Sharing a room with a friendly janitor from Wyoming. This is somewhat lucky as one of our team members who arrived in October is stuck in a 5-person ‘temporary’ room. But not that lucky as another colleague has had a double all to himself since the day he landed.
Have only showered twice since arriving.
Have been too hot or too cold much of the time, though I am starting to get used to it (and I’m learning when to wear what).
Spent one day working on a ridge with no shelter, 40 mph winds, and temperatures around -4 C with a wind chill somewhere around -19. It was cold, but Big Red (the program issued extreme cold weather parka) kept me comfortable so long as I had my back to the wind.
Spent another day mostly in the office (boo!).
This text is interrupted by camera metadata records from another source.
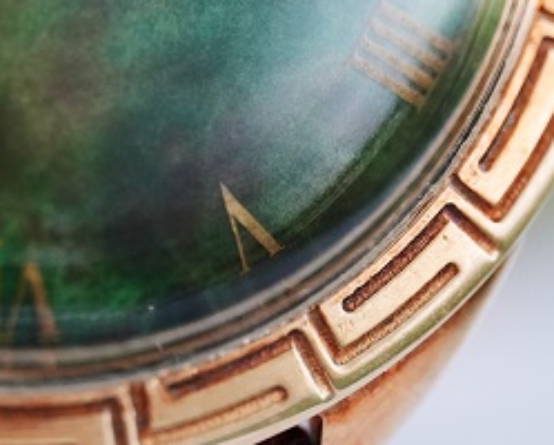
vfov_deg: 5.6
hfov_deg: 7.0
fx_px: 4549
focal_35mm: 277
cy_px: -146
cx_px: 211
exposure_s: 1/250
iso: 3200
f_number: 2.8
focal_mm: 105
Today’s highlight: took a midnight hike -- since it is 24/7 daytime and tonight was clear-skies with almost no wind, I took late night hike out to Hut Point (a short hike). Saw a couple seals, watched a C-130 take off and looked over the original hut Scott built here in 1902. It is a protected historic site so we cannot go in or tamper with it. The oddest oddity there is a bundle of old ropes and canvas topped by the desiccated corpse of seal. I have no idea what the story of this detritus heap might be, but there is a chance it is from the original expedition (a 100 year old seal carcass -- yay).
3 interesting things:
  1. Up until 1972, the station’s power came from a 50’s era nuclear power plant. It was removed in the early 70’s due to a requirement in the Antarctic treaty that allows any signatory to inspect equipment on the continent. Not wanting to share proliferation technology, they removed it.
  2. Water + volcanic fines + cold = concrete. Watched an excavator trying to trench through fines (loose volcanic rock). It was making good progress when it hit a patch where water had penetrated forming ice-crete. The excavator only managed to chip away a couple inches over the course of an hour. He finally gave up -- they will need heavier equipment to break through the ice layer.
  3. Burger night -- it’s a big deal here. People line up 30-40 minutes early, standing outside (freezing) to get their $3 burger at Gallagher’s Bar.